Elle s’appelait Germana Stefanini et elle avait presque 57 ans lorsque, le 28 janvier 1983, un commando de terroristes appartenant aux Unités pour le pouvoir armé prolétarien l’enleva à son domicile, via Albimonte 5, à Rome, pour la soumettre à un contrôle prolétarien. procès. La femme, accusée d’être une tortionnaire pour son travail d’agent pénitentiaire à Rebibbia, a été attachée à une chaise avec du ruban adhésif et malheureusement immortalisée avec une photo polaroïd sous un tissu rouge vantant le pouvoir du prolétariat armé et l’abolition des prisons. L’organisation subversive, composée de deux hommes et d’une femme d’une vingtaine d’années, a décidé que le long interrogatoire sur le rôle de Stefanini dans le service de contrôle des colis et sur le travail effectué par ses autres collègues responsables des détenus dits « différenciés » devraient être enregistrés.

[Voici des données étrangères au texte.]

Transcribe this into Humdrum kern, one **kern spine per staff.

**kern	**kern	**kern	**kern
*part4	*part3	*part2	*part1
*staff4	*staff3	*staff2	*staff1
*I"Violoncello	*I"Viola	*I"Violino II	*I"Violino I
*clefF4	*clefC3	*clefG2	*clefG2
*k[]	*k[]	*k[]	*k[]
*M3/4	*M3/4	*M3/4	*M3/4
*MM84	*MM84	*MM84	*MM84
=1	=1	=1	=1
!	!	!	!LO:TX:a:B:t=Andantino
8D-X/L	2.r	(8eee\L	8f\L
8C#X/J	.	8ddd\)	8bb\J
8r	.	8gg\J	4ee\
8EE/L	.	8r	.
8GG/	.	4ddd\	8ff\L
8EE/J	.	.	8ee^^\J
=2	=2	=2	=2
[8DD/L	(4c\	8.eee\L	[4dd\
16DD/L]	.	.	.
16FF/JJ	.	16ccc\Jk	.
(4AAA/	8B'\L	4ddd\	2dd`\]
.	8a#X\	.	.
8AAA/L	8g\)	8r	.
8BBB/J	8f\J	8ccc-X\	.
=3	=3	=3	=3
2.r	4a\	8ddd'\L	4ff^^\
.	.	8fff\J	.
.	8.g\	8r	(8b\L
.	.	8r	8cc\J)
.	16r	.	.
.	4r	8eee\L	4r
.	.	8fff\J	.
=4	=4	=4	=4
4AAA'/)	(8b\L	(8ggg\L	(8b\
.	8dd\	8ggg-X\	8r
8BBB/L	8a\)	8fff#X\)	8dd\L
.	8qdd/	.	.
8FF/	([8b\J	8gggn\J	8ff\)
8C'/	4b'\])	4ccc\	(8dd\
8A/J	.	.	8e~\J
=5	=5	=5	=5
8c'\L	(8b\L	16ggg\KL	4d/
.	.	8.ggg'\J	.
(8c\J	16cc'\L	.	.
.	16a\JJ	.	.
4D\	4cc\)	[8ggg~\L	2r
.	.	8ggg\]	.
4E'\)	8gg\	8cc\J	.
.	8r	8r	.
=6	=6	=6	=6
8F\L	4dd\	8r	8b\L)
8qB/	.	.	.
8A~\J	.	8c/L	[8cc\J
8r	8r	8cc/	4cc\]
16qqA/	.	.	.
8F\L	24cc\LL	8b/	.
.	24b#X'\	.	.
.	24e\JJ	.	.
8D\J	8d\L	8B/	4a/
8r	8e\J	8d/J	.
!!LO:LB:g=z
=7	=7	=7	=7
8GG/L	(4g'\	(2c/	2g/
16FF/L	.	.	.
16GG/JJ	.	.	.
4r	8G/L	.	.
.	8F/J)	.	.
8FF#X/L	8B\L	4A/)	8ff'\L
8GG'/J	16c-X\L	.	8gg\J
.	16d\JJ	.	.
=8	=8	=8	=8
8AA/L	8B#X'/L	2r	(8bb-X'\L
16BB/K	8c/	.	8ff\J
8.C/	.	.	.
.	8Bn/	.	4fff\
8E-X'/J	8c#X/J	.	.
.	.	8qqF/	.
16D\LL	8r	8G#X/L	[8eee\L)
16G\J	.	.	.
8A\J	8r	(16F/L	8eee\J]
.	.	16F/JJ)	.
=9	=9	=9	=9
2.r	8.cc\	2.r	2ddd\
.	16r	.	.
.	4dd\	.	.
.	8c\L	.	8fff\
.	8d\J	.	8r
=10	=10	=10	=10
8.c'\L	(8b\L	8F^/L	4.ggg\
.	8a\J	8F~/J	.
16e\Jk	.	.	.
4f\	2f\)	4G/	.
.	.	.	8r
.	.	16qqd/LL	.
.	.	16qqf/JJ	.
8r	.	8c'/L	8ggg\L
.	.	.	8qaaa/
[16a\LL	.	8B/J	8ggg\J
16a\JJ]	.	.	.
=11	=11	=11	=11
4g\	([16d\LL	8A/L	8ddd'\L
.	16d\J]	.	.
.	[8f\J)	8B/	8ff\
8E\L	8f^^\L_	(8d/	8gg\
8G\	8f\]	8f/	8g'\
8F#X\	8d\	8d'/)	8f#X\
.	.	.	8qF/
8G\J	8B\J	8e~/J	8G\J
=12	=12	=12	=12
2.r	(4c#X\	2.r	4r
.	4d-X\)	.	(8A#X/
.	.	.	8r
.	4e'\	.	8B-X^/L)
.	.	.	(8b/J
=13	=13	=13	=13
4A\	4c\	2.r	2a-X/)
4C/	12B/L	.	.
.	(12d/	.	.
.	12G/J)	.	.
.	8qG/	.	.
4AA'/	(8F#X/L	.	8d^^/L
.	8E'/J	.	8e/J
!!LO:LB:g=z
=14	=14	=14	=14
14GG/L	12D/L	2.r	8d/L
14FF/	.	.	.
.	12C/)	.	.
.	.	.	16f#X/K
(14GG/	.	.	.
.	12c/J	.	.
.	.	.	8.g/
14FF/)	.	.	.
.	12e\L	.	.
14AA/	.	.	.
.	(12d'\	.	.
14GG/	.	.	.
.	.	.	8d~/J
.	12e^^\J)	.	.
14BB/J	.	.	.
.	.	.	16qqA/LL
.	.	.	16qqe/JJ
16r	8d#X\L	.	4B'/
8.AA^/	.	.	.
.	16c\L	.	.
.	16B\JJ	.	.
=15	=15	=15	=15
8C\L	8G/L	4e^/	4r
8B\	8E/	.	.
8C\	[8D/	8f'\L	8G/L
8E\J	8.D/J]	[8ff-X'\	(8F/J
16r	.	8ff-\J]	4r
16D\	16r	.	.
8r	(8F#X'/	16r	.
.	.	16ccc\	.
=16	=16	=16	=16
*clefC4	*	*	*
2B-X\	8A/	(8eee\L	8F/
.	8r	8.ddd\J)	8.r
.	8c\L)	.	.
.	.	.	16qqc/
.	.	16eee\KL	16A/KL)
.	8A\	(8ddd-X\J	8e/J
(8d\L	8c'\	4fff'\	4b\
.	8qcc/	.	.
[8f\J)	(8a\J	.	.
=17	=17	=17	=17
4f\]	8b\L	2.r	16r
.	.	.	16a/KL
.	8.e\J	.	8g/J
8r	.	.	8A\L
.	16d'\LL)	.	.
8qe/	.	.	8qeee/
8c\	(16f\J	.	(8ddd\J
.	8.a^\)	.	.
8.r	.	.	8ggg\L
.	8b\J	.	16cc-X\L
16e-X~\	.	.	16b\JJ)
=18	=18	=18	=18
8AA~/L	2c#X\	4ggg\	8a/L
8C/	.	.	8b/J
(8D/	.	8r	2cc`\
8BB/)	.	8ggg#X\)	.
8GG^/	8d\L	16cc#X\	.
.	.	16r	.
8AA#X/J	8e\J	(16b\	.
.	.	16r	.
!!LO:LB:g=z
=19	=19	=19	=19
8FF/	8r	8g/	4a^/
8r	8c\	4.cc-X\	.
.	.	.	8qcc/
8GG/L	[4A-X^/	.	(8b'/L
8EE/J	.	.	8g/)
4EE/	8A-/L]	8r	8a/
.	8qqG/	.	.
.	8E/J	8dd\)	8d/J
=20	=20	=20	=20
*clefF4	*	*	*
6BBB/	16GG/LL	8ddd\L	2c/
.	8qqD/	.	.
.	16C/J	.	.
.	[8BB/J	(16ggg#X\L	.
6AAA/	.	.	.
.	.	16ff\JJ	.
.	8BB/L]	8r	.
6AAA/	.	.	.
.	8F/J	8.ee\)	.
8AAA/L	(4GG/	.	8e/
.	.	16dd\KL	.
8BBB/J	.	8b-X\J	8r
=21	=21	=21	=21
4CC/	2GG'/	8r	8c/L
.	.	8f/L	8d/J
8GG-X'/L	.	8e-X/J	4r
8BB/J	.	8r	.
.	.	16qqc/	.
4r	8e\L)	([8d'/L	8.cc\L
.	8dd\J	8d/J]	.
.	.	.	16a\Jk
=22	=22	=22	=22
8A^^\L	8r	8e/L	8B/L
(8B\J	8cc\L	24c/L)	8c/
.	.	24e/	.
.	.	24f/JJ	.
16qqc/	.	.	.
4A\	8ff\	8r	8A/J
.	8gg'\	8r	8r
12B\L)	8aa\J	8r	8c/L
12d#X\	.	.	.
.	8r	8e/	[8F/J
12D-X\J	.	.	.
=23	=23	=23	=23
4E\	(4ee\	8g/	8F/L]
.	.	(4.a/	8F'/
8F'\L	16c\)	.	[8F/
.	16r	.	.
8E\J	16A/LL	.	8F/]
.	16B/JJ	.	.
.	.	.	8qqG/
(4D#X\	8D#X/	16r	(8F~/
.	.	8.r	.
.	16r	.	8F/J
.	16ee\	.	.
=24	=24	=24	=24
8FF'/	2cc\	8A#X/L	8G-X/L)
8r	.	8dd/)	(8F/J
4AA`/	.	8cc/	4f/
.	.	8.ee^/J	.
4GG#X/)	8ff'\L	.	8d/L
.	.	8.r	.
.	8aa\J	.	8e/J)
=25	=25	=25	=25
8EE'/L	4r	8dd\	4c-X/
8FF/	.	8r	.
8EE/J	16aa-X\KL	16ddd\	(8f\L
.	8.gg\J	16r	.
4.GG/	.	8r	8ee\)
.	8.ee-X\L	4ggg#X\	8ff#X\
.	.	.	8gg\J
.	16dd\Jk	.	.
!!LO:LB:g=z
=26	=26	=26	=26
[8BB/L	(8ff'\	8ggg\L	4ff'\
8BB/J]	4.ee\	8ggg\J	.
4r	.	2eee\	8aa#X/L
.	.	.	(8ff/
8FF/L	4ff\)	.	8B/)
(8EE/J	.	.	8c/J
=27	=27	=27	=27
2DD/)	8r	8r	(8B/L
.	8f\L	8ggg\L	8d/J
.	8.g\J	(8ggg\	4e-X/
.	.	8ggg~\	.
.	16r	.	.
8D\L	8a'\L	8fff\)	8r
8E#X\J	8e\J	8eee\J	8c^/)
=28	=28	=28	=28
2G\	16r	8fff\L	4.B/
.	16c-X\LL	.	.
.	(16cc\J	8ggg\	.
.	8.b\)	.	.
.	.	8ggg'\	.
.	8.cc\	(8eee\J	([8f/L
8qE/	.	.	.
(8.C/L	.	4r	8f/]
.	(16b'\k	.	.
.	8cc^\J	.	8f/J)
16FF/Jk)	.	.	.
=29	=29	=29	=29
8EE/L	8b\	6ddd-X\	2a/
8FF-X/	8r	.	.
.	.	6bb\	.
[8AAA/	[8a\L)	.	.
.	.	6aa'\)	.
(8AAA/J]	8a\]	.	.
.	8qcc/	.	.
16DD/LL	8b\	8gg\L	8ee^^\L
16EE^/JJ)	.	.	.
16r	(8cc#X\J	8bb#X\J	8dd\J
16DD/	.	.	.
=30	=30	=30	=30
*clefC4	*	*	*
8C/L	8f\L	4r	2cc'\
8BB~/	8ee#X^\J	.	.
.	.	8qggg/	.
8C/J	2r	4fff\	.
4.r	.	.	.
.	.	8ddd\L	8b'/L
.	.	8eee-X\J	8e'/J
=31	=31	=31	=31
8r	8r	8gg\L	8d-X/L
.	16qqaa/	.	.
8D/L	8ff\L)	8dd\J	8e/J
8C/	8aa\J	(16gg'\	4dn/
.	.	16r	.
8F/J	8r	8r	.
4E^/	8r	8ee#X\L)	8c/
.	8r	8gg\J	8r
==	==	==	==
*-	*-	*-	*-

Ce n’est pas la première fois que cette pratique est mise en œuvre, environ deux mois plus tôt, le 3 décembre 1982, le même traitement, effectué par le même commandement, a été infligé à un médecin de prison nommé Giuseppina Galfo, qui à son tour était considéré comme un « bourreau ». “… tortionnaire” et destiné, comme Stefanini, à subir un long interrogatoire à l’issue duquel suivra une sentence du Tribunal populaire. Pour les deux, c’est une condamnation à mort. L’audio original de ces deux premiers procès, ainsi que les seules femmes désignées comme cibles de la galaxie armée des Brigades rouges, sont contenus dans un podcast d’Elisabetta Fusconi intitulé « Tais-toi et sois sage. Germana Stefanini et les femmes victimes du terrorisme rouge” produit par Radio24 et disponible aujourd’hui sur toutes les plateformes de streaming audio et sur Site Internet de Radio 24.

Recherche

Grâce à des recherches approfondies, comprenant des témoignages et des documents de procédure, l’auteur a raconté en détail quarante ans plus tard les phases de l’enlèvement de Stefanini et celui survenu deux mois plus tôt aux mains du même commando armé, le médecin de la prison Giuseppina Galfo, également en service dans Rebibbia. L’organisation subversive qui les kidnappe est composée de deux hommes et d’une femme d’une vingtaine d’années. Le long interrogatoire auquel ils furent soumis tous deux fut enregistré et, finalement, la sentence du tribunal populaire fut une condamnation à mort. Giuseppina Galfo, bien que touchée par une balle dans la tête, a survécu. Dans la série de podcasts, la reconstitution du procès prolétarien des premières femmes, ainsi que des seules femmes cibles désignées de la galaxie armée des Brigades Rouges, se déroule à travers ces audios originaux de ce procès prolétarien, qui faisaient partie des documents judiciaires, et dans lequel on entend à plusieurs reprises les terroristes ordonner à Stefanini de rester “tranquille et bon” 2016.

La série originale

Le podcast en 5 épisodes fait partie de la mini-série Radio 24 créée pour raconter des histoires vraies, qui a vu la sortie de la série “Cent jours plus tard», de Francesca Zanni dédié à l’affaire Amedeo Damiano et auparavant le podcast original d’Alessandro Milan «je suis libre». sur le cas juridique de Derek Rocco Bernabei, et «Pianosa, l’île du diable», de Silvia Giralucci, fille d’une victime des Brigades rouges, sur la prison à sécurité maximale où étaient incarcérés les membres les plus dangereux des Brigades rouges pendant les années de plomb.